Scientists at the Senckenberg natural history research institute in Frankfurt have reconstructed a rhino skull providing the first evidence that the species emigrated from Asia far earlier than was widely accepted in archeology circles.

“This is the oldest woolly rhinoceros in Europe,” said Ralf-Dietrich Kahlke, who is the head of the institute 's palaeontology department.

Kahlke's team reassembled the skull out of 50 pieces found in a gravel pit near Bad Frankenhausen 100 years ago. The animal died when it was 12 years old in a melt-water delta that had formed around an inland glacier.

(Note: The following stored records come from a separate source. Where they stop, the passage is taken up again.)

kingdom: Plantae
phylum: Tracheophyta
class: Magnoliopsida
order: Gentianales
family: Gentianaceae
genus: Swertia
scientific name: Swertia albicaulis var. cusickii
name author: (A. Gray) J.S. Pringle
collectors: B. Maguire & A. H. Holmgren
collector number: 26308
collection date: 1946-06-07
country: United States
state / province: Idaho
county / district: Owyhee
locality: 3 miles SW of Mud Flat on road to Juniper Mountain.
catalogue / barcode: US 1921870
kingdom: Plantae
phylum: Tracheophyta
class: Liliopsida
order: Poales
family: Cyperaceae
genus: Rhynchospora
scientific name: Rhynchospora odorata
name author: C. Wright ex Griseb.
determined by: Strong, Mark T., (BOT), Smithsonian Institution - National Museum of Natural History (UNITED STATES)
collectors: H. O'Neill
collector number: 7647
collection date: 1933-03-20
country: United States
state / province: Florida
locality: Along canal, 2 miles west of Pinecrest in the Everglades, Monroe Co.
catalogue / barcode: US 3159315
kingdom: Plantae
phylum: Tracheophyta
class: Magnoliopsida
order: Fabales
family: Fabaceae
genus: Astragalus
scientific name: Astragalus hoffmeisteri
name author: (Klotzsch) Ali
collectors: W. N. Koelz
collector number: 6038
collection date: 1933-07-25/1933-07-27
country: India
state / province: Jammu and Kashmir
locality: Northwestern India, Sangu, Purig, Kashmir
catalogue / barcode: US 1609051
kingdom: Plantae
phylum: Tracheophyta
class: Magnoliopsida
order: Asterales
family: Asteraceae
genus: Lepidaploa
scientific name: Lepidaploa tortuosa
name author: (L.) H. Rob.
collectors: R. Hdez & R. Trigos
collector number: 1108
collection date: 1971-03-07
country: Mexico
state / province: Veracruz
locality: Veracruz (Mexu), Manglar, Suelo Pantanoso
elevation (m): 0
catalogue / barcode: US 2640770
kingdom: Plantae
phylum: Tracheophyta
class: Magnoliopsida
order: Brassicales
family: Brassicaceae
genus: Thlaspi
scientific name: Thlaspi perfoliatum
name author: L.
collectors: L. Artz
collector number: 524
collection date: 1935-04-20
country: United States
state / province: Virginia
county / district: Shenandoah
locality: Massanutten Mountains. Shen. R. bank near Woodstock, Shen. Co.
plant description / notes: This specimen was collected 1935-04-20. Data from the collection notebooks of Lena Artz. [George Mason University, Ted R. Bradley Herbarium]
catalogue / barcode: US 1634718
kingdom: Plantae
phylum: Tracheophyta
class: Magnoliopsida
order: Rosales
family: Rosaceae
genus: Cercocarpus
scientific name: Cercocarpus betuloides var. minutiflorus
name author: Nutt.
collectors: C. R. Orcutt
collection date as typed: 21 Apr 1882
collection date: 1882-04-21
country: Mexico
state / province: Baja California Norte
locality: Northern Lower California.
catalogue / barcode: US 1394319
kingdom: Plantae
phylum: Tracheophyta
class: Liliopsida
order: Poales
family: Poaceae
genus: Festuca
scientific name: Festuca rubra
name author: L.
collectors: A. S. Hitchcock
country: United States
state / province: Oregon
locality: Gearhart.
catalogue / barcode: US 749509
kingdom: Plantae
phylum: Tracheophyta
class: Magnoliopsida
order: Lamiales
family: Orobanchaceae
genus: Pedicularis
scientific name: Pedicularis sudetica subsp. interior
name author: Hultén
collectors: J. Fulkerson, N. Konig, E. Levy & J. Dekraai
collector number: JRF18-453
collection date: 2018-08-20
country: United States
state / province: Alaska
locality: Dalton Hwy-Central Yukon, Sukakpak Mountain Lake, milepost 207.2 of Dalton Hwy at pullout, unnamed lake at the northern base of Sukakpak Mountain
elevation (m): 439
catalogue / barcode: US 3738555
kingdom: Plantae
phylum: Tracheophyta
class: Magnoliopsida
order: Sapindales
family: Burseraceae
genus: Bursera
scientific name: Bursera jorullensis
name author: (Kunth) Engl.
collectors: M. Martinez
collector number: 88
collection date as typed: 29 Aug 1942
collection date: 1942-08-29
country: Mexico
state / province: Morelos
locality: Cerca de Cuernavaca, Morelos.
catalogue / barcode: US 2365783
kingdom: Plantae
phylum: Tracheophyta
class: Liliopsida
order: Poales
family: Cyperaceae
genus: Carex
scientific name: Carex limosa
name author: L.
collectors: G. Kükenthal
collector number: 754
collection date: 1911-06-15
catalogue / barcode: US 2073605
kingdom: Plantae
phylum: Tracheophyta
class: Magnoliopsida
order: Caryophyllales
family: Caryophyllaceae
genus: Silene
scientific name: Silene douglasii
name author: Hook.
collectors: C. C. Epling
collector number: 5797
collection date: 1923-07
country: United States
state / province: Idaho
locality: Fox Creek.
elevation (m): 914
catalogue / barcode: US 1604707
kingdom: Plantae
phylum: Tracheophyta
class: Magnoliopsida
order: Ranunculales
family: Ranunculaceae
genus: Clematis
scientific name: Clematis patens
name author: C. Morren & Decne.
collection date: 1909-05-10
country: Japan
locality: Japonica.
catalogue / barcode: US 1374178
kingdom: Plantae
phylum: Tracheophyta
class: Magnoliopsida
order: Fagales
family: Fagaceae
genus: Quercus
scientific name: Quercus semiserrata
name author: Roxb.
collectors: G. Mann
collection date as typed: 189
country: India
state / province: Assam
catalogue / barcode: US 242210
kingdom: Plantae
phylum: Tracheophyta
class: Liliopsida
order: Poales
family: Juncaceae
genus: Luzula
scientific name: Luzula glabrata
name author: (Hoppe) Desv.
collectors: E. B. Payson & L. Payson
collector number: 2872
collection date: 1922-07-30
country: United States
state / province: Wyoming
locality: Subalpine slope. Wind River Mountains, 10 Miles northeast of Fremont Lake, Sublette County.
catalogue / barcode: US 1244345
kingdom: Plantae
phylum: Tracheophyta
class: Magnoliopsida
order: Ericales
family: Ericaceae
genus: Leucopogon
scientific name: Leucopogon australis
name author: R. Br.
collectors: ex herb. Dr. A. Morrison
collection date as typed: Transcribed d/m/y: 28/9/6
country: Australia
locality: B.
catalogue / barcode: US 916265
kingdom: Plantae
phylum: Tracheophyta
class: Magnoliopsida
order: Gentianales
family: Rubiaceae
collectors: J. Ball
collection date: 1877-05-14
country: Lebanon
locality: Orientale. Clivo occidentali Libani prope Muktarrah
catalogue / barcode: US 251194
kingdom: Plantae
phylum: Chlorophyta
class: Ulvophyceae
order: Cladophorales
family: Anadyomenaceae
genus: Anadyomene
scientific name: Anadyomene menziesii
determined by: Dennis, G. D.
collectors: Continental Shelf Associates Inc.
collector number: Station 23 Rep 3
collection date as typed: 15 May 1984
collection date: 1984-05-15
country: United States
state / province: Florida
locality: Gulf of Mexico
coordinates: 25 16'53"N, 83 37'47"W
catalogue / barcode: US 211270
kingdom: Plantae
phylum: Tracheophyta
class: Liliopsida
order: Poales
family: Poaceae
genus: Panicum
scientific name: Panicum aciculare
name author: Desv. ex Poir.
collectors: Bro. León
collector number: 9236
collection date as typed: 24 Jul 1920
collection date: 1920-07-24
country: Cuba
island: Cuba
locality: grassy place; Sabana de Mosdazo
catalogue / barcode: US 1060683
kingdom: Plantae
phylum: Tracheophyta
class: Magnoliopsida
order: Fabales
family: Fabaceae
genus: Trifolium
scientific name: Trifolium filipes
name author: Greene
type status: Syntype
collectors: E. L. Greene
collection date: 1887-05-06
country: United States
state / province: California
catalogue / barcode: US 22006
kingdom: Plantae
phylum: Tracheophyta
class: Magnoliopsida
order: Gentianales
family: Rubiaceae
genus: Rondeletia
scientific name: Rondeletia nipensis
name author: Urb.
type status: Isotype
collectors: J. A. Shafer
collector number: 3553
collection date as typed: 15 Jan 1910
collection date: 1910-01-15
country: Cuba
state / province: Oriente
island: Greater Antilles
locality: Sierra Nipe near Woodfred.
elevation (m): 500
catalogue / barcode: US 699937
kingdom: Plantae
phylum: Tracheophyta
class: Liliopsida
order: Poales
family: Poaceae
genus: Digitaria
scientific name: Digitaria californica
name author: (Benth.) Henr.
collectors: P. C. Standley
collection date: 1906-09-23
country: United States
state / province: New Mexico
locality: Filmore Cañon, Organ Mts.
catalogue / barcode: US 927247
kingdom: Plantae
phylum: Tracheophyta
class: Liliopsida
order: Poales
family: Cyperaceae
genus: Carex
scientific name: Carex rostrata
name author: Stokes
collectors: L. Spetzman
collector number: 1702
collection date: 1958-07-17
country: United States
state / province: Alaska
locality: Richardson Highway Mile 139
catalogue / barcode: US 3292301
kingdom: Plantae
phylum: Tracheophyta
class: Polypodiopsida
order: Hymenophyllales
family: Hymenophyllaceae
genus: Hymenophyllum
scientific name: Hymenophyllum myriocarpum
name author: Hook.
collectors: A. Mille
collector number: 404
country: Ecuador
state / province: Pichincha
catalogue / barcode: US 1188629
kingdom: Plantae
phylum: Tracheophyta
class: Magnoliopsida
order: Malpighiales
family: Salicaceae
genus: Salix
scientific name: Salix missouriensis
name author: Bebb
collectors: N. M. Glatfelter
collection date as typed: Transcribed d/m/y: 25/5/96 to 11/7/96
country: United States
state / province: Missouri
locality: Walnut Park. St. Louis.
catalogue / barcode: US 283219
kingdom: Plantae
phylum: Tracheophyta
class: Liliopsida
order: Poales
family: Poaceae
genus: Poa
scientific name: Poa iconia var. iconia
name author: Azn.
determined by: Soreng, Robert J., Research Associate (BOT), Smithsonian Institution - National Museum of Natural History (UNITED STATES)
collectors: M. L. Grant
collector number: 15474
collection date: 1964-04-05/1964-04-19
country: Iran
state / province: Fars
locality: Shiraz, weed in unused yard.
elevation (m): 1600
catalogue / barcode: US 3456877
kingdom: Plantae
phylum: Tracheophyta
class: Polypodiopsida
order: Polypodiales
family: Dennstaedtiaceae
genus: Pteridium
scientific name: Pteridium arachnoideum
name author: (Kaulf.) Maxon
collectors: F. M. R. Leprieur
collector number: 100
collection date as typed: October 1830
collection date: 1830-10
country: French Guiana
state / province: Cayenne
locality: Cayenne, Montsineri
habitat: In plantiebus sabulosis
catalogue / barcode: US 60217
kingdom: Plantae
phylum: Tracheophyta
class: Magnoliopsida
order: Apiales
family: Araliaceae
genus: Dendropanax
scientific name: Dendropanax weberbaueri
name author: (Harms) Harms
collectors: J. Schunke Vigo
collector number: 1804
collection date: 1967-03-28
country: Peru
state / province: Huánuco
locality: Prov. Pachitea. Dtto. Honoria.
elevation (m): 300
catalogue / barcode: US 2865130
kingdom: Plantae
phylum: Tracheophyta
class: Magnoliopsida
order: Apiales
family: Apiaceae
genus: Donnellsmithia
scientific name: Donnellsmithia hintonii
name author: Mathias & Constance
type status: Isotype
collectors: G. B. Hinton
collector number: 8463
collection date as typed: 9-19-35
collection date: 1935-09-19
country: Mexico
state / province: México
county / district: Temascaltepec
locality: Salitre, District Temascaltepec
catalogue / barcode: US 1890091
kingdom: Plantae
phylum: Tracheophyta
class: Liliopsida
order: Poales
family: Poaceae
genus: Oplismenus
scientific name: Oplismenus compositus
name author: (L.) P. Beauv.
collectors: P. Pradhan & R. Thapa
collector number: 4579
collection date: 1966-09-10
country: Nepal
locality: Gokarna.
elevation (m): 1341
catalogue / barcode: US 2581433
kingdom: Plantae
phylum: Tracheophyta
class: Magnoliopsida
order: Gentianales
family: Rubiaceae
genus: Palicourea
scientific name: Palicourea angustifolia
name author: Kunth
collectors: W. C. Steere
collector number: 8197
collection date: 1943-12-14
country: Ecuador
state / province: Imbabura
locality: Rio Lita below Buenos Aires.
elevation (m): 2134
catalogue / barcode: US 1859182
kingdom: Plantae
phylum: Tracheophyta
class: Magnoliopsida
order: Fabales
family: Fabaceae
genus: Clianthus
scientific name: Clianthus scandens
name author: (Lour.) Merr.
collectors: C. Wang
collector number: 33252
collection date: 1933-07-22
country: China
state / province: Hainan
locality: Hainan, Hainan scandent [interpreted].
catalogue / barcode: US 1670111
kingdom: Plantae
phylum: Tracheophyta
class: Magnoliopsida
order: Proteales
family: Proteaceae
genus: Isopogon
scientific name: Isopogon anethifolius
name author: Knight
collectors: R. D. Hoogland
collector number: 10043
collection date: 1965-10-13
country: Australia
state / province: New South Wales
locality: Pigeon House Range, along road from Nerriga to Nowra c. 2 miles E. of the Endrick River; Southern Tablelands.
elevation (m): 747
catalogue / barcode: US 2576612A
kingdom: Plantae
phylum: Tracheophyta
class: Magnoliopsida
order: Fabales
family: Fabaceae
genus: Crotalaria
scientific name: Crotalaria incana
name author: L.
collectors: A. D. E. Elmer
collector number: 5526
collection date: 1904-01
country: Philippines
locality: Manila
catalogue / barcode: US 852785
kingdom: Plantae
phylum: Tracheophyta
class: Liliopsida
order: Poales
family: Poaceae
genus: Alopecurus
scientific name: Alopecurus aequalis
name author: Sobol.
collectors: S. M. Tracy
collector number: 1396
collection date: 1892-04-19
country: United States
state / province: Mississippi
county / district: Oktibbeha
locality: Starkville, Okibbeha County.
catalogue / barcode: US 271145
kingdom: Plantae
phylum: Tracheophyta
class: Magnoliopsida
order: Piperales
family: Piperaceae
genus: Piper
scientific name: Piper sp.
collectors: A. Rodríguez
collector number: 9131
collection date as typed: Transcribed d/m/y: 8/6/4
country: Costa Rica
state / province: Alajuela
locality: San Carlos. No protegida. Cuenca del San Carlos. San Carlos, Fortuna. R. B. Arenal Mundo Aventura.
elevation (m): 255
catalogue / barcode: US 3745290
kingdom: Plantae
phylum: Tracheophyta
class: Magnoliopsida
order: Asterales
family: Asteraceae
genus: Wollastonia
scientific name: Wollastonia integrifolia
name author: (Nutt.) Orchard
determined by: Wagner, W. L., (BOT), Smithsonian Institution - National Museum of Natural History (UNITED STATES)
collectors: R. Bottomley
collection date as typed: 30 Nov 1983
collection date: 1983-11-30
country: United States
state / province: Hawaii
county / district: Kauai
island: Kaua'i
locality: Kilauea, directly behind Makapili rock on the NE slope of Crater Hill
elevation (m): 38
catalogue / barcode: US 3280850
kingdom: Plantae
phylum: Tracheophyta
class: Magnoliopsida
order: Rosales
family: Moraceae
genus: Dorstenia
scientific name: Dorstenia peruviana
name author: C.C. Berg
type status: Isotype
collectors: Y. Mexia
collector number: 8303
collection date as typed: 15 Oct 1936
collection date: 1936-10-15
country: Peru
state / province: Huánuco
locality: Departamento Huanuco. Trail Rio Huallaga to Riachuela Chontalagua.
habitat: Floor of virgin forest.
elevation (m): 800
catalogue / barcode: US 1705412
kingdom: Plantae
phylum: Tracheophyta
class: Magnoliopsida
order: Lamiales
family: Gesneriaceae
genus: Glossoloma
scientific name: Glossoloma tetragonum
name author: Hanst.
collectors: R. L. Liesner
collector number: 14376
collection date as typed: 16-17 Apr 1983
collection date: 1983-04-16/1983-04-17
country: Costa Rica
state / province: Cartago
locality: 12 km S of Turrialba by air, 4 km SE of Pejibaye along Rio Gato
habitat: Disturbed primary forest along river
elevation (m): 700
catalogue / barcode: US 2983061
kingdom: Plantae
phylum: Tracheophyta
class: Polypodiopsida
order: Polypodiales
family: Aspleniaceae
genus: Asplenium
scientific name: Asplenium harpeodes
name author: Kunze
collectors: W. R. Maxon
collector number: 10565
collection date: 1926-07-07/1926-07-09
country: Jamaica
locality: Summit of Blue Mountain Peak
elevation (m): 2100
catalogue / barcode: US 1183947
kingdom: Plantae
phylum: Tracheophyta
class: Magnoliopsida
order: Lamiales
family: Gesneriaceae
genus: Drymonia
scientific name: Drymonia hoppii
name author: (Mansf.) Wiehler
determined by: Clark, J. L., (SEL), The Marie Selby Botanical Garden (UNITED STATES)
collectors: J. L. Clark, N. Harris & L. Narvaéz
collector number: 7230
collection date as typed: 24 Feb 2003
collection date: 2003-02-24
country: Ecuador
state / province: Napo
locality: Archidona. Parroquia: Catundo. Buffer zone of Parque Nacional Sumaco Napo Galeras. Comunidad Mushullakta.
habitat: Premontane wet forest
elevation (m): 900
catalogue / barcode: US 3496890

Besides its age, the scientists were able to determine several other characteristics of the woolly rhinoceros from its skull. The animal weighed approximately 1,700 kilogrammes and had two impressive horns on the bridge of its nose. It also likely had thick fur with a long top layer of hair and a warm undercoat.

“With this find we can date precisely for the first time the appearance of cold climate fauna, which spread over almost the entire Asian and European world,” Kahlke said.

The so-called “Mammoth Steppe,” named after the rhino's woolly contemporary, stretched from the Arctic Ocean to the Pacific and extended in the west into Central Europe. Kahlke said Coelodonta tologoijensis survived by keeping its head down so its “lawnmower-like mouth with a massive set of grinding teeth” could scoop up tough, ground-level plants and leaves.